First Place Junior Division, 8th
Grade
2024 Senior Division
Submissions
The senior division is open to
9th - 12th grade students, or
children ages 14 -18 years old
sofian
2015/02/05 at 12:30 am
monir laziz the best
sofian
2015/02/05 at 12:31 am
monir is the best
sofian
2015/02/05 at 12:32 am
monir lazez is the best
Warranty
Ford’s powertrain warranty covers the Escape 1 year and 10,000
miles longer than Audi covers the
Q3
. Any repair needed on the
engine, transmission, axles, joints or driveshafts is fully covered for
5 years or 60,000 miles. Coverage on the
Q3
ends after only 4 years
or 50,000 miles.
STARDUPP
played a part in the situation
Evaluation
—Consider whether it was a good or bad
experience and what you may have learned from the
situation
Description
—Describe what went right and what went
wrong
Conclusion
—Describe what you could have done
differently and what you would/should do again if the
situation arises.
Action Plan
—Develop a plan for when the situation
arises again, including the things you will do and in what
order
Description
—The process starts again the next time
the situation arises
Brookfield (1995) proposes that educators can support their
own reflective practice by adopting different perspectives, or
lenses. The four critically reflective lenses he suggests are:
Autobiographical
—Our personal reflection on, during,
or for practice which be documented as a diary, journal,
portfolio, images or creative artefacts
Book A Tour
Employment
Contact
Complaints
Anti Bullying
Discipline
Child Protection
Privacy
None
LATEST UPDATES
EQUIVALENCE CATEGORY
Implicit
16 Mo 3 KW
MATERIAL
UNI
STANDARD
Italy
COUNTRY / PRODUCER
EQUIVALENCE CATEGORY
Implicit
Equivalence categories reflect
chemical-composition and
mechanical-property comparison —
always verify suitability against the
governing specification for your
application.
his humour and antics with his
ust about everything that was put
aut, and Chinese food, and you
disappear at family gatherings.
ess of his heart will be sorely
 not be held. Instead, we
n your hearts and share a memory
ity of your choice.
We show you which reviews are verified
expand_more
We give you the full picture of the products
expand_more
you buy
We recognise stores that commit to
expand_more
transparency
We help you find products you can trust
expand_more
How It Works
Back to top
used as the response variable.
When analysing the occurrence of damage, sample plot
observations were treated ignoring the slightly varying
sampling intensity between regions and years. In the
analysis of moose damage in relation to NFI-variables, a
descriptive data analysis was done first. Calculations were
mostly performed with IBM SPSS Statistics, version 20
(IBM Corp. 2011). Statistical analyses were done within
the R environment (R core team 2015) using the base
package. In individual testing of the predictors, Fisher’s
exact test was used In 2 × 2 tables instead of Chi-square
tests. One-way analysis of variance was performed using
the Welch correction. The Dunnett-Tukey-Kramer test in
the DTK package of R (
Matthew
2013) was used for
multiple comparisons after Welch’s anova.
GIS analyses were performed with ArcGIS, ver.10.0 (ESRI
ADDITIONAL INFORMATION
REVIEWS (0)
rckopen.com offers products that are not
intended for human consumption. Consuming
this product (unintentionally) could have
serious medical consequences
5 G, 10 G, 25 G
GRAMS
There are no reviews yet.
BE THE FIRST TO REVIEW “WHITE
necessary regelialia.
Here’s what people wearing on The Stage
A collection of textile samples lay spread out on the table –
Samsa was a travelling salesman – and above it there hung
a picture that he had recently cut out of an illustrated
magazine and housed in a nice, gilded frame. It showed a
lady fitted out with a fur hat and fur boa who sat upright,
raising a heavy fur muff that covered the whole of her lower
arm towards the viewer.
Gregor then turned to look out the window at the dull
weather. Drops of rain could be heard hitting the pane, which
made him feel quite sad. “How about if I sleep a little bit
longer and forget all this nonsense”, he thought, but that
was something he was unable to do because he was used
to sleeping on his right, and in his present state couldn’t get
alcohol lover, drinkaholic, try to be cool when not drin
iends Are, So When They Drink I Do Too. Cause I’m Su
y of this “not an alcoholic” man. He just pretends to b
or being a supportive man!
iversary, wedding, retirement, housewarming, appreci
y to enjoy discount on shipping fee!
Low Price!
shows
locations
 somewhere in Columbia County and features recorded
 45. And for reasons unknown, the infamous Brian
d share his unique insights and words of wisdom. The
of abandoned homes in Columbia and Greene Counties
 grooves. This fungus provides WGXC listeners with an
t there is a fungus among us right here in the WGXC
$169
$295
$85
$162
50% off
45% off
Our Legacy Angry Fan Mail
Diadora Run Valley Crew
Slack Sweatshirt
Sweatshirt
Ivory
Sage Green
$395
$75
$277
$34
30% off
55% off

## Exercise directions
Turn everything from the start of the material down to and including the line containing "2015/02/05 at 12:31 am" into a JSON list of strings, one string per line, with blank lines left out.

## Solution to the problem
[
  "First Place Junior Division, 8th",
  "Grade",
  "2024 Senior Division",
  "Submissions",
  "The senior division is open to",
  "9th - 12th grade students, or",
  "children ages 14 -18 years old",
  "sofian",
  "2015/02/05 at 12:30 am",
  "monir laziz the best",
  "sofian",
  "2015/02/05 at 12:31 am"
]